Amselgesang – der musikalisch beste Singvogel Mitteleuropas
Vielfach wurde beobachtet, dass der Amselgesang unserem Verständnis von Musik sehr nahe kommt. So überrascht es nicht, dass der Amselgesang sich im Gegensatz zu vielen anderen Lautäußerungen von Vögeln recht gut im Notensystem wiedergeben lässt. Es gibt einige Betrachtungen des Gesangs unter musikwissenschaftlichen Gesichtspunkten, besonders intensiv damit auseinandergesetzt hat sich der Komponist und Dirigent Heinz Tiessen. Für ihn war die Amsel „der musikalisch höchststehende Singvogel Mitteleuropas“. Der Umfang der Amselstimme betrage erheblich mehr als eine Oktave. Die häufig wegen ihres Gesangs gelobte Nachtigall mache dagegen musikalisch weniger aus ihren größeren Möglichkeiten, die Amsel sei die talentiertere Komponistin: „Die Spannweite des tonlichen Ausdrucks […] reicht vom Schlichtesten bis zum Differenziertesten, von reinen Dreiklangmotiven und diatonischen Intervallen in ausgeprägten Tonarten bis zur Chromatik und darüber hinaus bis ins tonartlich wie harmonisch unfassbare hinein.“ Eine ähnliche Vorliebe für den Amselgesang hatte Olivier Messiaen (1908–1992), ein französischer Komponist. Er widmete der Amsel sogar das Musikstück „Le Merle noir“, ein Kammermusikstück für Flöte und Klavier.
Amselmotive haben auch Richard Strauss inspiriert, beim Rosenkavalier fing er den Amselgesang recht naturgetreu ein. Zu Beginn des ersten Aktes, während der Vorhang aufgeht, wird er von der ersten Klarinette vorgetragen. Echter Amselgesang wurde bei der Originalaufnahme von Paul McCartneys „Blackbird“ beigemischt, dort dient die Amsel aber lediglich als Stellvertreter und verkörpert eine Frau.
Zum Schluss noch etwas Makabres aus der Vergangenheit
Die Römer mästeten Amseln in großen Vogelhäusern, denn Amselfleisch galt als sehr schmackhaft.
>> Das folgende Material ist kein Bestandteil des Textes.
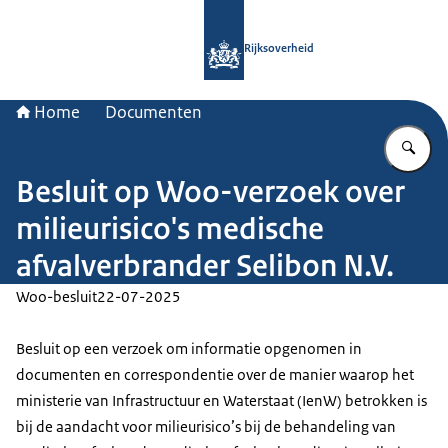
Naar de homepage van Rijksoverheid
Rijksoverheid
Home
Documenten
Vu
Besluit op Woo-verzoek over
milieurisico's medische
afvalverbrander Selibon N.V.
Woo-besluit
22-07-2025
Besluit op een verzoek om informatie opgenomen in
documenten en correspondentie over de manier waarop het
ministerie van Infrastructuur en Waterstaat (IenW) betrokken is
bij de aandacht voor milieurisico’s bij de behandeling van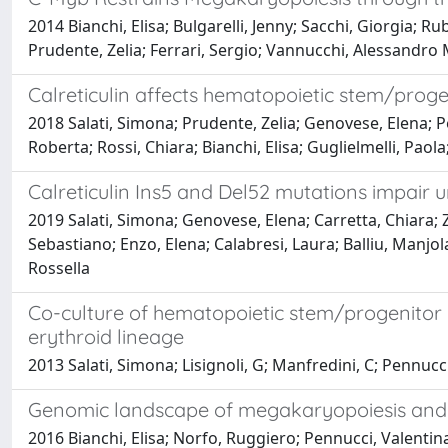
2014 Bianchi, Elisa; Bulgarelli, Jenny; Sacchi, Giorgia; 
Prudente, Zelia; Ferrari, Sergio; Vannucchi, Alessandro 
Calreticulin affects hematopoietic stem/proge
2018 Salati, Simona; Prudente, Zelia; Genovese, Elena; P
Roberta; Rossi, Chiara; Bianchi, Elisa; Guglielmelli, Pao
Calreticulin Ins5 and Del52 mutations impair 
2019 Salati, Simona; Genovese, Elena; Carretta, Chiara; Z
Sebastiano; Enzo, Elena; Calabresi, Laura; Balliu, Manjol
Rossella
Co-culture of hematopoietic stem/progenitor 
erythroid lineage
2013 Salati, Simona; Lisignoli, G; Manfredini, C; Pennucci
Genomic landscape of megakaryopoiesis and p
2016 Bianchi, Elisa; Norfo, Ruggiero; Pennucci, Valentina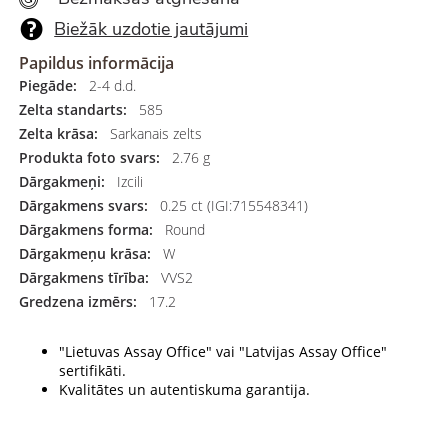
Biežāk uzdotie jautājumi
Papildus informācija
Piegāde:
2-4 d.d.
Zelta standarts:
585
Zelta krāsa:
Sarkanais zelts
Produkta foto svars:
2.76 g
Dārgakmeņi:
Izcili
Dārgakmens svars:
0.25 ct (IGI:715548341)
Dārgakmens forma:
Round
Dārgakmeņu krāsa:
W
Dārgakmens tīrība:
VVS2
Gredzena izmērs:
17.2
"Lietuvas Assay Office" vai "Latvijas Assay Office"
sertifikāti.
Kvalitātes un autentiskuma garantija.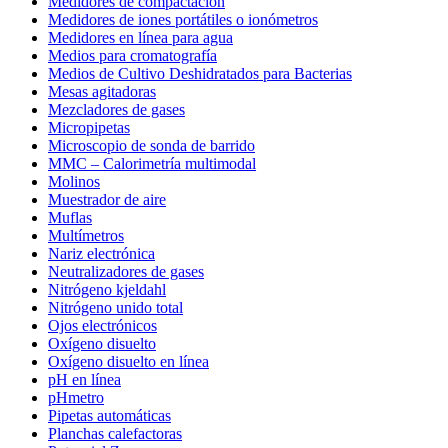
Medidores de compactación
Medidores de iones portátiles o ionómetros
Medidores en línea para agua
Medios para cromatografía
Medios de Cultivo Deshidratados para Bacterias
Mesas agitadoras
Mezcladores de gases
Micropipetas
Microscopio de sonda de barrido
MMC – Calorimetría multimodal
Molinos
Muestrador de aire
Muflas
Multímetros
Nariz electrónica
Neutralizadores de gases
Nitrógeno kjeldahl
Nitrógeno unido total
Ojos electrónicos
Oxígeno disuelto
Oxígeno disuelto en línea
pH en línea
pHmetro
Pipetas automáticas
Planchas calefactoras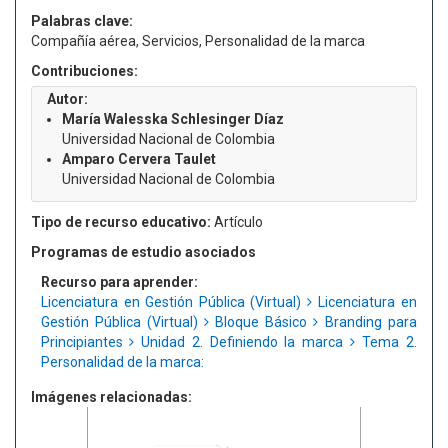
Palabras clave:
Compañía aérea, Servicios, Personalidad de la marca
Contribuciones:
Autor:
María Walesska Schlesinger Díaz
Universidad Nacional de Colombia
Amparo Cervera Taulet
Universidad Nacional de Colombia
Tipo de recurso educativo:
Artículo
Programas de estudio asociados
Recurso para aprender:
Licenciatura en Gestión Pública (Virtual)
Licenciatura en
Gestión Pública (Virtual)
Bloque Básico
Branding para
Principiantes
Unidad 2. Definiendo la marca
Tema 2.
Personalidad de la marca:
Imágenes relacionadas: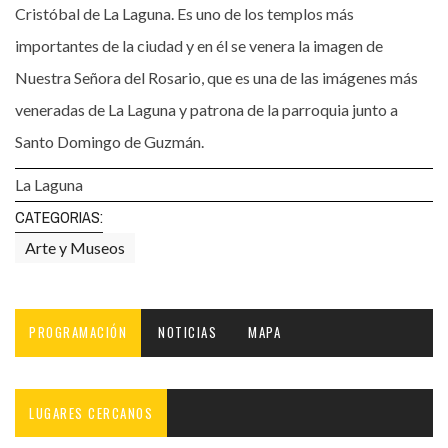
Cristóbal de La Laguna. Es uno de los templos más
importantes de la ciudad y en él se venera la imagen de
Nuestra Señora del Rosario, que es una de las imágenes más
veneradas de La Laguna y patrona de la parroquia junto a
Santo Domingo de Guzmán.
La Laguna
CATEGORIAS:
Arte y Museos
PROGRAMACIÓN
NOTICIAS
MAPA
LUGARES CERCANOS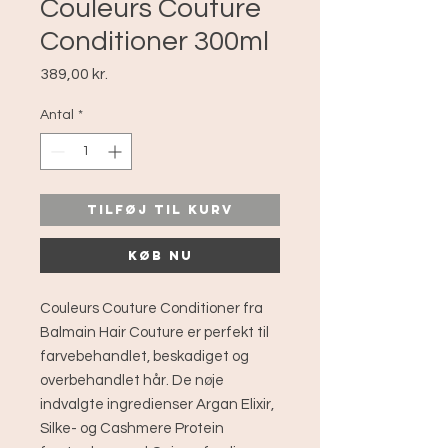
Couleurs Couture
Conditioner 300ml
Pris
389,00 kr.
Antal
*
Tilføj til kurv
Køb nu
Couleurs Couture Conditioner fra
Balmain Hair Couture er perfekt til
farvebehandlet, beskadiget og
overbehandlet hår. De nøje
indvalgte ingredienser Argan Elixir,
Silke- og Cashmere Protein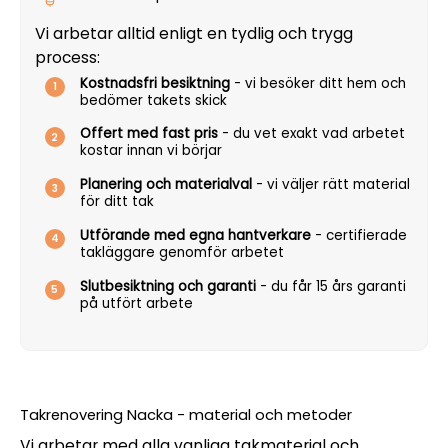
Vi arbetar alltid enligt en tydlig och trygg
process:
Kostnadsfri besiktning
- vi besöker ditt hem och
bedömer takets skick
Offert med fast pris
- du vet exakt vad arbetet
kostar innan vi börjar
Planering och materialval
- vi väljer rätt material
för ditt tak
Utförande med egna hantverkare
- certifierade
takläggare genomför arbetet
Slutbesiktning och garanti
- du får 15 års garanti
på utfört arbete
Takrenovering Nacka - material och metoder
Vi arbetar med alla vanliga takmaterial och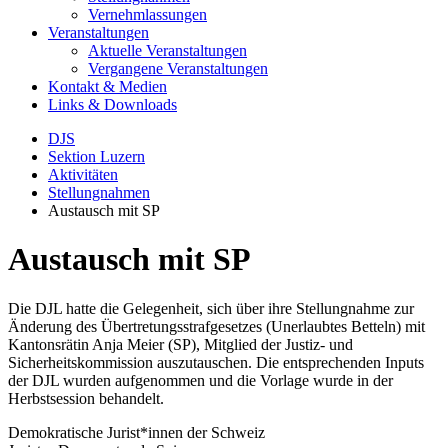
Vernehmlassungen
Veranstaltungen
Aktuelle Veranstaltungen
Vergangene Veranstaltungen
Kontakt & Medien
Links & Downloads
DJS
Sektion Luzern
Aktivitäten
Stellungnahmen
Austausch mit SP
Austausch mit SP
Die DJL hatte die Gelegenheit, sich über ihre Stellungnahme zur
Änderung des Übertretungsstrafgesetzes (Unerlaubtes Betteln) mit
Kantonsrätin Anja Meier (SP), Mitglied der Justiz- und
Sicherheitskommission auszutauschen. Die entsprechenden Inputs
der DJL wurden aufgenommen und die Vorlage wurde in der
Herbstsession behandelt.
Demokratische Jurist*innen der Schweiz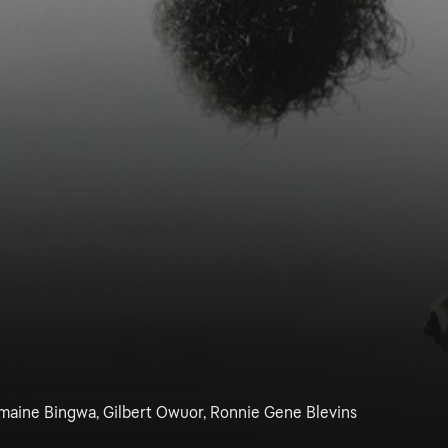
rmaine Bingwa, Gilbert Owuor, Ronnie Gene Blevins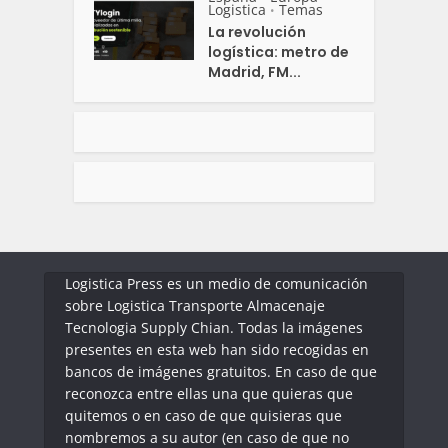
Logistica
Temas
•
La revolución
logística: metro de
Madrid, FM...
Logistica Press es un medio de comunicación
sobre Logistica Transporte Almacenaje
Tecnologia Supply Chian. Todas la imágenes
presentes en esta web han sido recogidas en
bancos de imágenes gratuitos. En caso de que
reconozca entre ellas una que quieras que
quitemos o en caso de que quisieras que
nombremos a su autor (en caso de que no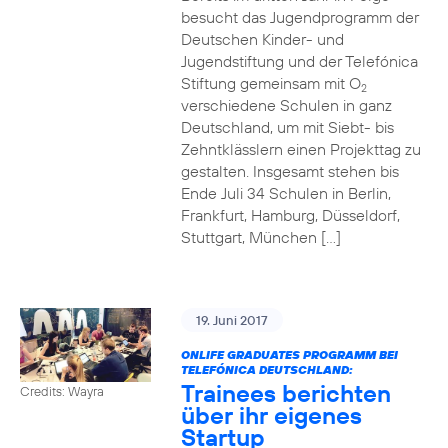
besucht das Jugendprogramm der
Deutschen Kinder- und
Jugendstiftung und der Telefónica
Stiftung gemeinsam mit O
2
verschiedene Schulen in ganz
Deutschland, um mit Siebt- bis
Zehntklässlern einen Projekttag zu
gestalten. Insgesamt stehen bis
Ende Juli 34 Schulen in Berlin,
Frankfurt, Hamburg, Düsseldorf,
Stuttgart, München […]
19. Juni 2017
ONLIFE GRADUATES PROGRAMM BEI
TELEFÓNICA DEUTSCHLAND:
Trainees berichten
Credits: Wayra
über ihr eigenes
Startup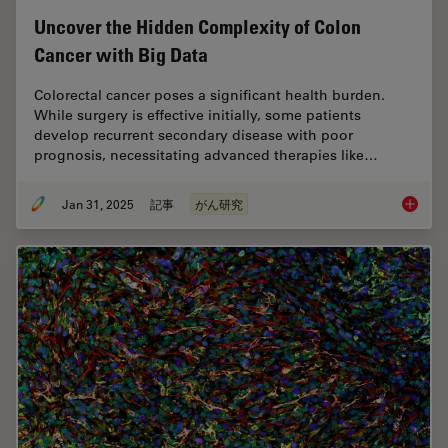
Uncover the Hidden Complexity of Colon
Cancer with Big Data
Colorectal cancer poses a significant health burden.
While surgery is effective initially, some patients
develop recurrent secondary disease with poor
prognosis, necessitating advanced therapies like…
Jan 31, 2025
記事
がん研究
Uncover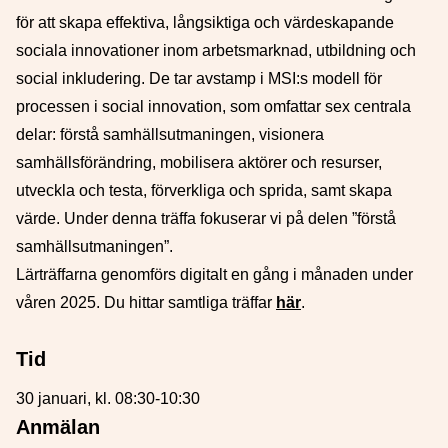
för att skapa effektiva, långsiktiga och värdeskapande
sociala innovationer inom arbetsmarknad, utbildning och
social inkludering. De tar avstamp i MSI:s modell för
processen i social innovation, som omfattar sex centrala
delar: förstå samhällsutmaningen, visionera
samhällsförändring, mobilisera aktörer och resurser,
utveckla och testa, förverkliga och sprida, samt skapa
värde. Under denna träffa fokuserar vi på delen ”förstå
samhällsutmaningen”.
Lärträffarna genomförs digitalt en gång i månaden under
våren 2025. Du hittar samtliga träffar
här
.
Tid
30 januari, kl. 08:30-10:30
Anmälan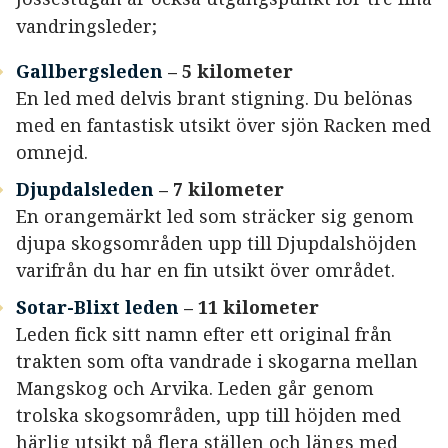
vandringsleder;
Gallbergsleden
– 5 kilometer
En led med delvis brant stigning. Du belönas
med en fantastisk utsikt över sjön Racken med
omnejd.
Djupdalsleden
– 7 kilometer
En orangemärkt led som sträcker sig genom
djupa skogsområden upp till Djupdalshöjden
varifrån du har en fin utsikt över området.
Sotar-Blixt leden
– 11 kilometer
Leden fick sitt namn efter ett original från
trakten som ofta vandrade i skogarna mellan
Mangskog och Arvika. Leden går genom
trolska skogsområden, upp till höjden med
härlig utsikt på flera ställen och längs med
Zur traditionellen korsischen Küche gehört Pâté de Merle, eine Amselpastete. Sehr beliebt waren Amseln wegen ihres Gesangs auch als Stubenvögel. Es galt als vorteilhaft, ältere Amseln einzufangen, um in den Genuss des Gesangs „in seiner ganzen Reinheit“ zu kommen. Von Hand aufgezogenen Amseln wiederum brachte man Melodien bei. Auch als Lockvögel auf dem Vogelherd wurden Amseln gerne eingesetzt. Eingefangene Amseln werden, im Gegensatz zu handaufgezogenen Exemplaren, nie vollständig zahm und verhalten sich überdies sehr aggressiv gegenüber anderen Vögeln, besonders Artgenossen gegenüber, fast wie wir Menschen leider zu oft!